Dubya's atomic fib
Instead of stopping an arms race, George W. Bush's Star Wars plan could help
fuel one.


- - - - - - - - - - - -
By Joshua Micah Marshall

June 9, 2000 | WASHINGTON -- Sometimes, lies just don't come in clean,
fact-checkable sound bites. Instead, they come from a willfully misleading
statement or a deceptively faulty premise that, stripped clean of its fancy
dressing, resembles nothing more than a simple fib. Which brings us to the
now hotly debated topic of whether or not the United States should deploy a
so-called national missile defense.

On May 23, George W. Bush announced that he, in line with most other
Republicans, supports the deployment of a robust national missile defense. As
everyone agrees, what the governor proposes is quite different from the type
of missile defense program the Clinton administration is considering. Clinton
proposes a limited system designed to shoot down, at most, a handful of
missiles launched from so-called "rogue states" like North Korea, Iran or
Iraq. The projected price tag for this is $60 billion. Bush, on the other
hand, calls for a far more ambitious and (it is only fair to say) almost
incalculably more expensive blanket missile shield that would protect all 50
states from an all-out nuclear attack presumably from a major nuclear power.

Bush first made the announcement a few weeks ago, and has recently elaborated
on it, with three clear intentions: first, to soothe any doubts about his
foreign policy expertise; second, to inspire traditionally Republican voters
who positively swoon at the thought of erecting a missile defense; and,
third, to reassure middle-of-the-road voters that his plan is not a move
toward confrontation but rather a step in the direction of further
disarmament and reduced nuclear confrontation.

A tall order. To do this Bush made three additional proposals, which seemed
to cast the idea of missile defense in a wholly new light. Bush said he would
1) extend his missile shield to include America's European allies; 2)
unilaterally reduce the number of U.S. nuclear warheads and invite the
Russians to do the same; and 3) "remove as many weapons as possible from
high-alert, hair-trigger status," and invite the Russians to do the same.

This all sounds very reassuring and, like all modern political pitches, has
great appeal to a variety of different constituencies with very divergent
views.

But wait a minute. What you wouldn't know from Bush's statement is that our
European allies haven't asked to be included within the U.S. missile defense
system. Actually, they are mounting a vociferous campaign to persuade us not
to deploy even the limited missile defense plan the Clinton administration
proposes. In fact, few issues unite the Europeans more than their opposition
to our missile defense plans.

Then there's the matter of coupling missile defense with further reductions
in American and Russian nuclear arsenals. What the Russians (and the Chinese,
for that matter) fear about an American missile defense program is that it
will make us invulnerable to their missiles.
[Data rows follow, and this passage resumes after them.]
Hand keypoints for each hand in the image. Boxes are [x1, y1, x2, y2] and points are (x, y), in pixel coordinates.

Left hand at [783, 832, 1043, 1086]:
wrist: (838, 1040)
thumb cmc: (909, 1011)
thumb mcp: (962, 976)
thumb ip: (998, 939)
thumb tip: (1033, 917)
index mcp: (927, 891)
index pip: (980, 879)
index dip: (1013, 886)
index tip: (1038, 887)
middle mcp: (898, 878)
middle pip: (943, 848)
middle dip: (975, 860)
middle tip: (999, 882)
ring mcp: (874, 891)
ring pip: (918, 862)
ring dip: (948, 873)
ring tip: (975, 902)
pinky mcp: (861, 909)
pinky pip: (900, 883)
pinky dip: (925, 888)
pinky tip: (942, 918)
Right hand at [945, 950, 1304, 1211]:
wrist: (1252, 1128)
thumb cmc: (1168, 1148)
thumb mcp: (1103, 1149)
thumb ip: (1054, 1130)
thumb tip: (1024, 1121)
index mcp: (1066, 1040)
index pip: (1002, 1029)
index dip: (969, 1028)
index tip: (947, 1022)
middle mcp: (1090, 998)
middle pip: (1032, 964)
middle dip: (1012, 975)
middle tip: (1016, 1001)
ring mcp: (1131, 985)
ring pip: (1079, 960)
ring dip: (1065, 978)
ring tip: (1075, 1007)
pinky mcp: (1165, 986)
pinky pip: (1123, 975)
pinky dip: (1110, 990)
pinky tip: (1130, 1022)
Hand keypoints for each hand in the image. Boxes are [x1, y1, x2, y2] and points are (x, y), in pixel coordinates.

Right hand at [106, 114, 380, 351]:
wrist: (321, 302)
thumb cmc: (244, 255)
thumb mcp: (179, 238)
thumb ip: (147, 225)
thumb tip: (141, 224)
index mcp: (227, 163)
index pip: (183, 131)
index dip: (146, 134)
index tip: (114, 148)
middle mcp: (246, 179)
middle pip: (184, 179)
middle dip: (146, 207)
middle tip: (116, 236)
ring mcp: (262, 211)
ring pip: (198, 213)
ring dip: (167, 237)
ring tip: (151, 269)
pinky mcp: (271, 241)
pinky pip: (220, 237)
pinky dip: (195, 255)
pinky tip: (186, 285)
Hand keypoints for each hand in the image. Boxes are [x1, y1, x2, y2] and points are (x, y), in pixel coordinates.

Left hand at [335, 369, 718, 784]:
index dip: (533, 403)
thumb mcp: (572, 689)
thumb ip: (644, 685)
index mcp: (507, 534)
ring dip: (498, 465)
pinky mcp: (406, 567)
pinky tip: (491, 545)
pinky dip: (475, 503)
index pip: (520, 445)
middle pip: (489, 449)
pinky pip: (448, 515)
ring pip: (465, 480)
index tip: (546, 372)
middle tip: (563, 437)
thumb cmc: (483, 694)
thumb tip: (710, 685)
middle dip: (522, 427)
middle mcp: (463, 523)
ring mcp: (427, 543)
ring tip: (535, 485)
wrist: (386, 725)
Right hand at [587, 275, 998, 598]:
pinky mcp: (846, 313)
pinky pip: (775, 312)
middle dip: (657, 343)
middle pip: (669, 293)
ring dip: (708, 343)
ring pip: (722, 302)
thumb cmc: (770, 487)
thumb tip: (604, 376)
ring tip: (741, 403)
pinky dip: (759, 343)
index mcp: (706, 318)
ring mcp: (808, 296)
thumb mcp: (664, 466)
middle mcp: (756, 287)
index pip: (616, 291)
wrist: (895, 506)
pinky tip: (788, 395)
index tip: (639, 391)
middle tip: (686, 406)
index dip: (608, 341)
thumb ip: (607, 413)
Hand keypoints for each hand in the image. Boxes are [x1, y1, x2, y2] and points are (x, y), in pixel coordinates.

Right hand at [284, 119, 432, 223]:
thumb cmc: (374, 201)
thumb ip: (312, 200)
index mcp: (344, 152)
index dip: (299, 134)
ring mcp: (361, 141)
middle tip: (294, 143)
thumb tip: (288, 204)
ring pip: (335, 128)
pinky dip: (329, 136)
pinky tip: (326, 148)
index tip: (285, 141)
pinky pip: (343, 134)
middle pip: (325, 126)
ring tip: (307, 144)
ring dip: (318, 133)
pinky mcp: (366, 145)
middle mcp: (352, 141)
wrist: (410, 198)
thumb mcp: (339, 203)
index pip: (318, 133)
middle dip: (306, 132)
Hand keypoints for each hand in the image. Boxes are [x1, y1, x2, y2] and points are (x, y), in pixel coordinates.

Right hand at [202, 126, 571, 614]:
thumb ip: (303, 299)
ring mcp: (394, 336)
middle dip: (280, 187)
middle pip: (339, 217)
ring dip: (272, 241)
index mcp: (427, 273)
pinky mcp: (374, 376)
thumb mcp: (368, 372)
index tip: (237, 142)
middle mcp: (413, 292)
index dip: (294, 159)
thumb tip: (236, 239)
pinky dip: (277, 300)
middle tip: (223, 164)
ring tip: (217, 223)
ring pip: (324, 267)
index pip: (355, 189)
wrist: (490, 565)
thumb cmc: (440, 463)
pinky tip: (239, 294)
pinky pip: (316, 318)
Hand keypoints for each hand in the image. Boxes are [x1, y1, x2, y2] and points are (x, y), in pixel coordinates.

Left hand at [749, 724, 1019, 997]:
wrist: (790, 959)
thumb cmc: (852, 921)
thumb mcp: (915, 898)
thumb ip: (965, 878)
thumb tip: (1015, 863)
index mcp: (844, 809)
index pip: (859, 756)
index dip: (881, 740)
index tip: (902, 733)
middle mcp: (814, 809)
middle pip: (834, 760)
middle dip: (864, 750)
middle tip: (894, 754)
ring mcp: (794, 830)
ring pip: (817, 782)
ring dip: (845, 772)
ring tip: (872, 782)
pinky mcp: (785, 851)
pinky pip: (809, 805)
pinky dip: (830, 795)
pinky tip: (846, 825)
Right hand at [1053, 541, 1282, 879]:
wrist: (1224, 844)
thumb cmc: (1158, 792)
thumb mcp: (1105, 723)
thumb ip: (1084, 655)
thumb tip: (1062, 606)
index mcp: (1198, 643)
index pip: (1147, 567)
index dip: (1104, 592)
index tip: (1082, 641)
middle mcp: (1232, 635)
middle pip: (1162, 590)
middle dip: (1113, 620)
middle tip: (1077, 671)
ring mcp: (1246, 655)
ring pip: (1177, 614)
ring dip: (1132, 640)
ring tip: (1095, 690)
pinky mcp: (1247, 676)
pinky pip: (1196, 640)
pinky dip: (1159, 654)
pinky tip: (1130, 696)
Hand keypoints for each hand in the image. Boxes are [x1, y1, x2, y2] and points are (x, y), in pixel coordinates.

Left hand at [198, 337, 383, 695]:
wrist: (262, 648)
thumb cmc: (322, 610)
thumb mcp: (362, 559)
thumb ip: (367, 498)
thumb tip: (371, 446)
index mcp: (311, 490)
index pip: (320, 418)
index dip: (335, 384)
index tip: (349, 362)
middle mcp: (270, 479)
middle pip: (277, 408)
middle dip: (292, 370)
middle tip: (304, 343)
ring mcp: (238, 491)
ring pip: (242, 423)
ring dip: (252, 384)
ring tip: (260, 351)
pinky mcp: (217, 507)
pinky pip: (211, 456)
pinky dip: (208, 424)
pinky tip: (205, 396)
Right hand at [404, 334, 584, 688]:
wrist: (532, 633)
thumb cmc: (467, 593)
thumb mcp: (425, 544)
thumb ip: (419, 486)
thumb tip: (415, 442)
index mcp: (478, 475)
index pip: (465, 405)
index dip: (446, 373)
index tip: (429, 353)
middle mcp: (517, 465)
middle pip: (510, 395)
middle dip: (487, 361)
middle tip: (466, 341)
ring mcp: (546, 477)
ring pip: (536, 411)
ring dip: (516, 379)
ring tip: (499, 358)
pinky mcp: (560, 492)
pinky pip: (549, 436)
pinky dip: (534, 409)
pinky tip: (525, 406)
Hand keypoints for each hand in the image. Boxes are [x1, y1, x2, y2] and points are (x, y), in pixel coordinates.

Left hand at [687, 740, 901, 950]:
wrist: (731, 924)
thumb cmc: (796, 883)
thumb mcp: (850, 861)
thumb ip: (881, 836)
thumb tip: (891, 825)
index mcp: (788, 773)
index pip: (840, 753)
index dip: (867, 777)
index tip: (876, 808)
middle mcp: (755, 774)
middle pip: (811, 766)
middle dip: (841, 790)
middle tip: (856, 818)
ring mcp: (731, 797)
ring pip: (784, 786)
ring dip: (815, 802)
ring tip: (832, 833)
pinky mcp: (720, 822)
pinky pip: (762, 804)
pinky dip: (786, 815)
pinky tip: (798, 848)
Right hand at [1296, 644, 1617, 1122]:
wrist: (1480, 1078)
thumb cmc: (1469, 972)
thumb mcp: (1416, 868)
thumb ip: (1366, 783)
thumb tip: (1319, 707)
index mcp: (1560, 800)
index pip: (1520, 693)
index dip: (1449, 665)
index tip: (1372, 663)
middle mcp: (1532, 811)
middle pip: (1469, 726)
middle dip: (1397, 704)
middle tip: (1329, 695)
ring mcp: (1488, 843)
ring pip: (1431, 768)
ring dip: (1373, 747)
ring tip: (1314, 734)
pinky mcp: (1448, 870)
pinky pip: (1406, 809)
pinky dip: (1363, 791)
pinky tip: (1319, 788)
Thus, as they've repeatedly told
us, their logical reaction will be for them (especially the Chinese) to
increase their stockpile of weapons in order to overwhelm our defenses. (In
fact, one of the main points made by missile defense opponents is that it
will prompt the Chinese to vastly expand their own nuclear arsenal, which
currently contains roughly two dozen missiles.) No one thinks they will
reduce them further.

Similarly, the likelihood of removing missiles from their "high-alert,
hair-trigger status" seems low. Facing an American missile defense would
almost unquestionably make the Chinese and Russians want to keep their
nuclear arsenals on just such a "high-alert, hair-trigger" status. If they
won't, it's tough to imagine that the Pentagon will.

There surely is a consistent, honest argument for a national missile defense.
Proponents argue that it will free the United States from depending on arms
control agreements, which of course come only after relentlessly frustrating
negotiations. After all, if missile defense really works, it won't matter
what these other countries do since their missiles can't hit us.

So what's going on here? Doesn't Bush know the Europeans are against the
whole idea of a missile defense? Doesn't he know that a robust missile
defense will likely make it difficult to make further reductions to nuclear
stockpiles?

It's possible Bush doesn't grasp any of this. But his advisors do. And they
know full well that the Bush proposal -- well-tailored for domestic political
consumption -- is premised on a series of dubious or simply improbable
scenarios and is, therefore, a deception.